▶ _Text excerpt_

————

Saturday, July 18, 2015

Deer Family


  I'm glad I have a new family to watch since my human one is spreading to all parts of the US.  Steven with fiance Elise has made his home in Hawaii and Jeff and family are moving to Michigan at the end of next month.  Today I woke to a family of deer--3 adults and 3 fawns-- in the backyard today.  I haven't been here in 5 weeks and I think they've moved in and I'm just a guest on the property.    You have to look closely at the photo because now that the grass has died, it's the same color as the deer.
  I'm so happy--this is what I wanted a year ago when I bought 4 1/2 acres in Sonora....no view of people, visible wildlife, and no fog.  Oh, and the ability to eat meals outside, though we're so used to sitting inside because it's so cool in El Granada, that we forgot to sit outside last night.  It might have still been too warm, however.  When we arrived around 3, it was about 97 here and over 100 a few miles away.
 Weather is a boring topic, but if you live on the SF coast, summer is gray and depressing.  Some people love it and I admit, I'm not loving hot weather like I did when I was younger, but I do prefer waking up to sun.
  I'm ready to work on art projects here.  I brought yarn for Saori weaving, beads for several jewelry ideas, and white silk scarves to dye.   I'll have 4-5 days of alone time to work on everything, so hope to show what I've done (good personal challenge to keep a pictorial on new things and blog about them).
 I finished my part of the art installation this past week, which was called yarn bombing, though wasn't actually bombing, which is guerilla art done in public places without permission.  I had originally hoped to do most outside the gallery with something inside, but this changed along the way, and I had to go with what the curator wanted.

————

▶ _Data extract_
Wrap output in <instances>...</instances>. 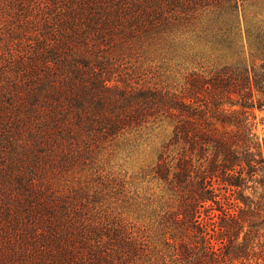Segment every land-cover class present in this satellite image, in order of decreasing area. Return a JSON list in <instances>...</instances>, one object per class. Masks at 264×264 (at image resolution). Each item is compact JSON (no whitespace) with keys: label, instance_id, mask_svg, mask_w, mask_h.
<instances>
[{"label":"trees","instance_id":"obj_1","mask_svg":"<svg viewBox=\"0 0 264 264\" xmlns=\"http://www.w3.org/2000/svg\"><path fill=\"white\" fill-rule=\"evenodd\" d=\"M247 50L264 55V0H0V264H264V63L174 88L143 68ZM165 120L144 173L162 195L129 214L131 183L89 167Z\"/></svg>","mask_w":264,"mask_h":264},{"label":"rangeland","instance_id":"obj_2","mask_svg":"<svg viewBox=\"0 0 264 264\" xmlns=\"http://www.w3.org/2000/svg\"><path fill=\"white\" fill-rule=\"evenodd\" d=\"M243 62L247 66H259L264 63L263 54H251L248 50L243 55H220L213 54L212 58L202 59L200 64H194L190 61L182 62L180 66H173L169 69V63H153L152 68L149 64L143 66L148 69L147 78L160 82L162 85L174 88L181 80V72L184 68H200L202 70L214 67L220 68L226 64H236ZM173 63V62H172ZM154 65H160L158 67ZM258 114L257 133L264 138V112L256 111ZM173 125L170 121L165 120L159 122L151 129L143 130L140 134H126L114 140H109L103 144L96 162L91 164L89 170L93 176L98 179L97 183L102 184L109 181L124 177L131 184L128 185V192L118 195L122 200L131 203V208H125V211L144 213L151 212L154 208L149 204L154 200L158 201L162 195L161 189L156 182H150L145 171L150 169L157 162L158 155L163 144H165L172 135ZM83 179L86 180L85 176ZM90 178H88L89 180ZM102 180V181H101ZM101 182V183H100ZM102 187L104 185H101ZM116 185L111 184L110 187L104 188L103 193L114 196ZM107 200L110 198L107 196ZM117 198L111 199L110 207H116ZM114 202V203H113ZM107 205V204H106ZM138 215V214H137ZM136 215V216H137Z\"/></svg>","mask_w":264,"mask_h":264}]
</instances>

————

▶ _Problem to work on_
Continue the blog post about the deer family and the summer art projects, starting after its final sentence.

▶ _Response_
  Several of us are being honored for the altruistic work we've done for the community and arts, and my part is about Colony of Coastside Artists which I started 5 + years ago.  Yarn bombing doesn't tie into it in any way, other than it's a collaborative effort and CoCA has brought together many artists sharing what they do.

  I had great help--thank goodness because it took us 6 hours to sew those pieces onto that 9' column!  It started with 9" squares--some a little larger and some a little smaller--that were sewn together ahead of time in strips.  Because yarn stretches, we had to remove one on many of the strips, which were then used for the part connecting the pole to the wall at the top.  I had such awesome help on this project--eighteen local knitters from several groups helped knit the squares and some of them and one non-knitter came to my house to either knit or sew one afternoon.  The project started in March with me asking people to start knitting or crocheting squares without telling them where or what we were "bombing"...and they took a leap of faith and did it.
  I still want to do a real yarn bombing and maybe I have a head-start with all those strips of yarn squares.  The show is up for a month....so we'll have lots of time to think about it.